[Extracted data entries]
==============================
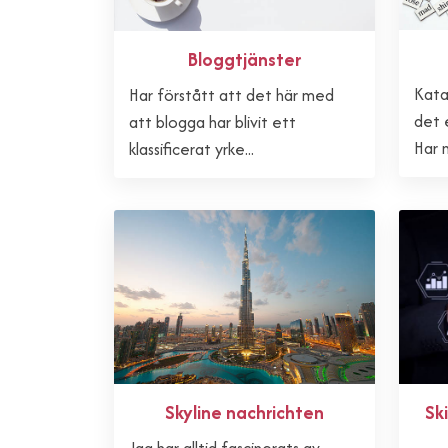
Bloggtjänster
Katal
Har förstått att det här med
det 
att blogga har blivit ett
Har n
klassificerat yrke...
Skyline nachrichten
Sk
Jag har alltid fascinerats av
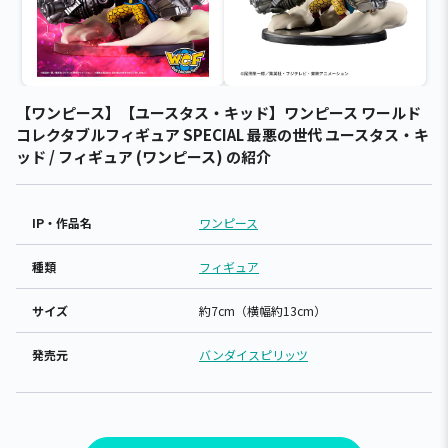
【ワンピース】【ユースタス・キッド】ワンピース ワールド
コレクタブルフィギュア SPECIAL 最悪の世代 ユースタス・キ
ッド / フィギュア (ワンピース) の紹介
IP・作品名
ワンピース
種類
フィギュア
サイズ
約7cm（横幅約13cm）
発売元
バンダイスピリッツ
==============================
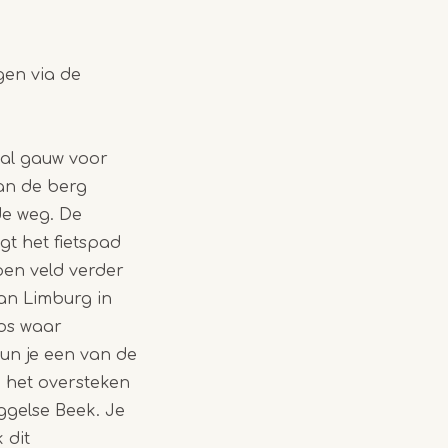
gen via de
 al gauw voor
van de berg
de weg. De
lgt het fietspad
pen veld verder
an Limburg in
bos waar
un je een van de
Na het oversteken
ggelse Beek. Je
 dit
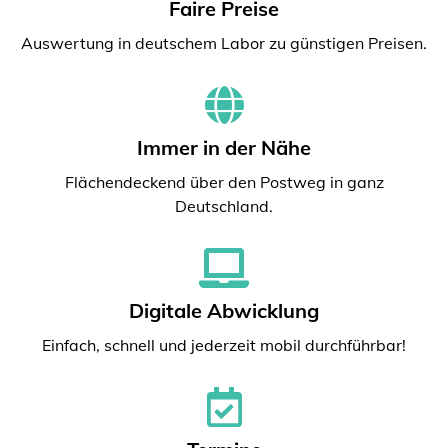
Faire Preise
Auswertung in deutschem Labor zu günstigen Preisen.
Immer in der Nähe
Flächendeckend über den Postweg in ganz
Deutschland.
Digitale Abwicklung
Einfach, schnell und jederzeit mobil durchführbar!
==============================
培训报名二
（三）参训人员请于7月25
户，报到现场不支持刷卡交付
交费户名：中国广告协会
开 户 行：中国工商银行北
==============================
ASSIGNMENT: Every line of the entries above that includes "ワンピース" should be copied.

ANSWER:
【ワンピース】【ユースタス・キッド】ワンピース ワールド
ッド / フィギュア (ワンピース) の紹介
ワンピース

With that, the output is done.